At times, one partner might be dealing with an issue that causes stress, like the loss of a loved one. Other situations, such as losing a job or facing serious health challenges, can affect both partners and hinder mutual understanding. Different views on managing finances or child-rearing can also arise.
People respond to stress in various ways, and misunderstandings can quickly escalate into frustration and anger.
Avoid transferring your frustrations onto your partner. Life’s stresses can make us irritable. If you’re dealing with significant stress, it may seem easier to vent to your partner, and it might feel safer to express anger towards them. While this might initially provide relief, it gradually damages your relationship. Seek healthier outlets for managing your stress, anger, and frustration.

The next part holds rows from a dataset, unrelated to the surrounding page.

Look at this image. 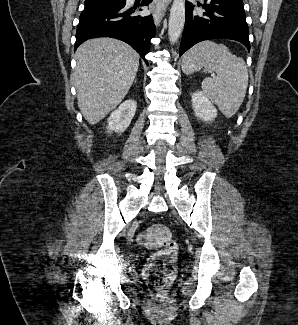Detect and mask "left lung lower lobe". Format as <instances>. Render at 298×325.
<instances>
[{"instance_id":"1","label":"left lung lower lobe","mask_w":298,"mask_h":325,"mask_svg":"<svg viewBox=\"0 0 298 325\" xmlns=\"http://www.w3.org/2000/svg\"><path fill=\"white\" fill-rule=\"evenodd\" d=\"M204 1L202 7L206 11L203 14L193 13L194 5L186 3L185 27L179 55L196 43L209 39L236 40L250 51L249 29L242 0Z\"/></svg>"}]
</instances>
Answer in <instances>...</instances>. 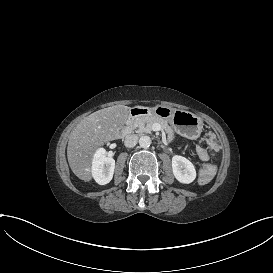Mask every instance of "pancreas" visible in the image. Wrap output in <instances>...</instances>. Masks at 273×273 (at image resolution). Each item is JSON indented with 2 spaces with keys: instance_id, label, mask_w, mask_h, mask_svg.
<instances>
[{
  "instance_id": "pancreas-1",
  "label": "pancreas",
  "mask_w": 273,
  "mask_h": 273,
  "mask_svg": "<svg viewBox=\"0 0 273 273\" xmlns=\"http://www.w3.org/2000/svg\"><path fill=\"white\" fill-rule=\"evenodd\" d=\"M154 123H158L162 130H164L169 138L174 136L173 129L168 125L167 121L157 116H141L133 121V127L136 133H151Z\"/></svg>"
}]
</instances>
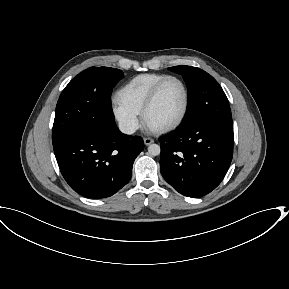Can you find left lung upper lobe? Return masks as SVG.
<instances>
[{
    "label": "left lung upper lobe",
    "instance_id": "5c2ea615",
    "mask_svg": "<svg viewBox=\"0 0 289 289\" xmlns=\"http://www.w3.org/2000/svg\"><path fill=\"white\" fill-rule=\"evenodd\" d=\"M168 69L181 74L188 87L187 112L180 126L200 120H212L232 125L227 97L211 75L199 68L186 65Z\"/></svg>",
    "mask_w": 289,
    "mask_h": 289
}]
</instances>
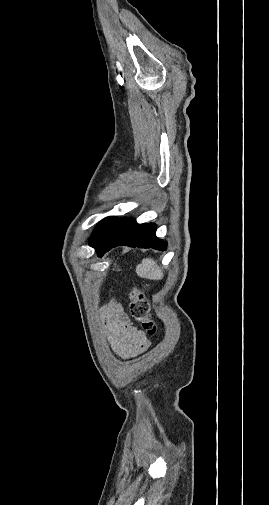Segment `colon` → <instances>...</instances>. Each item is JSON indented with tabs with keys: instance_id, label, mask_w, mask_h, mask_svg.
Instances as JSON below:
<instances>
[{
	"instance_id": "5ec220e1",
	"label": "colon",
	"mask_w": 269,
	"mask_h": 505,
	"mask_svg": "<svg viewBox=\"0 0 269 505\" xmlns=\"http://www.w3.org/2000/svg\"><path fill=\"white\" fill-rule=\"evenodd\" d=\"M129 314L132 319L141 324L148 335H154L158 326L155 322L144 292L139 288H134L130 292Z\"/></svg>"
}]
</instances>
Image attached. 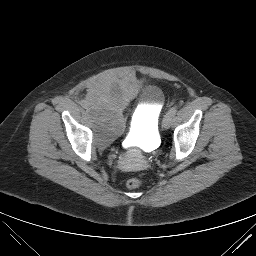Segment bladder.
Masks as SVG:
<instances>
[{
	"label": "bladder",
	"mask_w": 256,
	"mask_h": 256,
	"mask_svg": "<svg viewBox=\"0 0 256 256\" xmlns=\"http://www.w3.org/2000/svg\"><path fill=\"white\" fill-rule=\"evenodd\" d=\"M141 96L144 104L136 114L131 136L153 143L158 138V121L165 96L155 85L140 88L134 78L110 75L99 79L86 96V112L96 142L107 146L125 130L124 111Z\"/></svg>",
	"instance_id": "obj_1"
}]
</instances>
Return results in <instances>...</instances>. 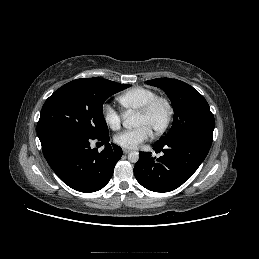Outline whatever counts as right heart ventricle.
Segmentation results:
<instances>
[{"instance_id": "right-heart-ventricle-1", "label": "right heart ventricle", "mask_w": 259, "mask_h": 259, "mask_svg": "<svg viewBox=\"0 0 259 259\" xmlns=\"http://www.w3.org/2000/svg\"><path fill=\"white\" fill-rule=\"evenodd\" d=\"M156 96H158L156 91L138 86L120 94L117 101L126 111H138Z\"/></svg>"}]
</instances>
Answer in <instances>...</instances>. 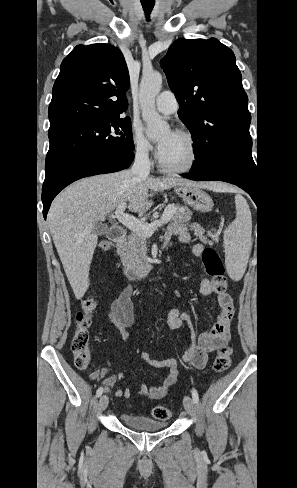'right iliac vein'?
Wrapping results in <instances>:
<instances>
[{"mask_svg":"<svg viewBox=\"0 0 297 488\" xmlns=\"http://www.w3.org/2000/svg\"><path fill=\"white\" fill-rule=\"evenodd\" d=\"M108 403H109V398L107 395H103L100 397V400H99V403H98V409L100 411H103L107 408L108 406Z\"/></svg>","mask_w":297,"mask_h":488,"instance_id":"obj_1","label":"right iliac vein"}]
</instances>
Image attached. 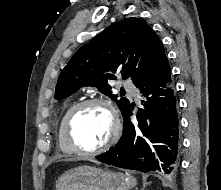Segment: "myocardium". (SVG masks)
Wrapping results in <instances>:
<instances>
[{"instance_id": "myocardium-1", "label": "myocardium", "mask_w": 221, "mask_h": 190, "mask_svg": "<svg viewBox=\"0 0 221 190\" xmlns=\"http://www.w3.org/2000/svg\"><path fill=\"white\" fill-rule=\"evenodd\" d=\"M94 104L103 105L109 110L113 121L112 132L109 139L102 145L93 149H86L80 146L75 140L73 136V126L79 113L84 108ZM63 129H64L65 139L75 153L81 155H95L108 150L116 143L121 131V122L119 114L111 100L105 97H92L79 102L71 109V111L68 113V115L65 118Z\"/></svg>"}]
</instances>
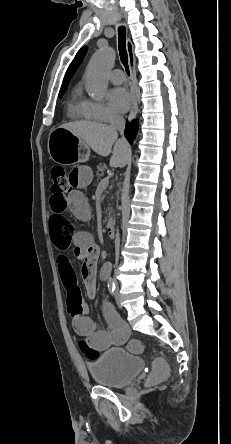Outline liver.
I'll use <instances>...</instances> for the list:
<instances>
[{"instance_id": "1", "label": "liver", "mask_w": 231, "mask_h": 444, "mask_svg": "<svg viewBox=\"0 0 231 444\" xmlns=\"http://www.w3.org/2000/svg\"><path fill=\"white\" fill-rule=\"evenodd\" d=\"M79 137L97 154L106 157L112 152L111 167H123L130 157V146L124 139H118V134L110 126L97 122L78 121L61 125ZM113 151H112V146Z\"/></svg>"}]
</instances>
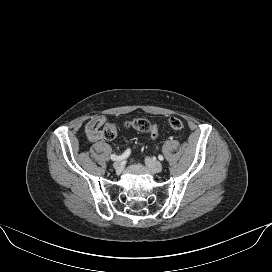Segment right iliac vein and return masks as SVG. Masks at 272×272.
<instances>
[{"label":"right iliac vein","mask_w":272,"mask_h":272,"mask_svg":"<svg viewBox=\"0 0 272 272\" xmlns=\"http://www.w3.org/2000/svg\"><path fill=\"white\" fill-rule=\"evenodd\" d=\"M115 170L120 171L123 168V163L120 160H117L113 163Z\"/></svg>","instance_id":"63e3f726"}]
</instances>
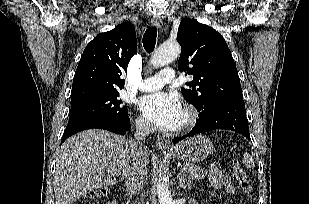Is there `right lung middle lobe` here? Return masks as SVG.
I'll return each mask as SVG.
<instances>
[{
	"label": "right lung middle lobe",
	"mask_w": 309,
	"mask_h": 204,
	"mask_svg": "<svg viewBox=\"0 0 309 204\" xmlns=\"http://www.w3.org/2000/svg\"><path fill=\"white\" fill-rule=\"evenodd\" d=\"M119 92L71 104L69 121L83 116H104L119 122L129 120L126 106L118 99Z\"/></svg>",
	"instance_id": "right-lung-middle-lobe-1"
}]
</instances>
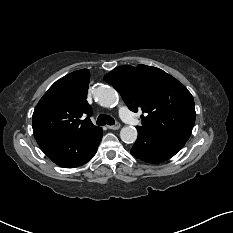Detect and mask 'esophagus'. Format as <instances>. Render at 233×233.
<instances>
[{"instance_id":"obj_1","label":"esophagus","mask_w":233,"mask_h":233,"mask_svg":"<svg viewBox=\"0 0 233 233\" xmlns=\"http://www.w3.org/2000/svg\"><path fill=\"white\" fill-rule=\"evenodd\" d=\"M120 123H115L114 125H109L108 128L111 130H118L120 128Z\"/></svg>"}]
</instances>
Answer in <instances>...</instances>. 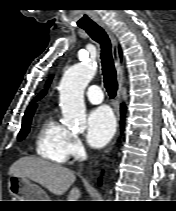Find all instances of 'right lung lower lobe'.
Wrapping results in <instances>:
<instances>
[{
  "label": "right lung lower lobe",
  "mask_w": 176,
  "mask_h": 211,
  "mask_svg": "<svg viewBox=\"0 0 176 211\" xmlns=\"http://www.w3.org/2000/svg\"><path fill=\"white\" fill-rule=\"evenodd\" d=\"M121 111H122V119L124 118V106H121ZM101 183V181H99Z\"/></svg>",
  "instance_id": "98d812e1"
}]
</instances>
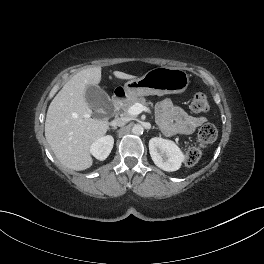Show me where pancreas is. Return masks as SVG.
I'll return each mask as SVG.
<instances>
[{
  "instance_id": "pancreas-1",
  "label": "pancreas",
  "mask_w": 264,
  "mask_h": 264,
  "mask_svg": "<svg viewBox=\"0 0 264 264\" xmlns=\"http://www.w3.org/2000/svg\"><path fill=\"white\" fill-rule=\"evenodd\" d=\"M136 103H140L142 105L150 104L146 102V99L144 97H132V98L125 99L120 104V108L122 109L125 116H129L128 109Z\"/></svg>"
}]
</instances>
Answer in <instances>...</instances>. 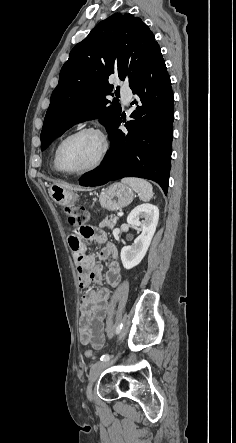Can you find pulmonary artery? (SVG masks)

Attempting to force a resolution can lead to additional issues. Each person processes problems and challenges uniquely. Keep in mind that you are a team. Progressing together can help you navigate the difficult times.
Reflect on the beginnings of your relationship. Revisit the moments that united you, analyze when you began to drift apart, and discuss how you can work together to revitalize that feeling of falling in love.
Be ready for changes. Change is a part of life, and it will occur whether you embrace it or resist it. Adaptability is crucial for managing the continual changes in any relationship, allowing you to grow together through both good and bad times.
If outside help is necessary for your relationship, seek assistance together. At times, relationship challenges may seem too complex or overwhelming for the two of you to handle alone. Couples therapy can be beneficial. If preferred, there are online counseling services available, with some accepting insurance. Alternatively, discussing your issues with a trusted friend or religious leader could also prove advantageous.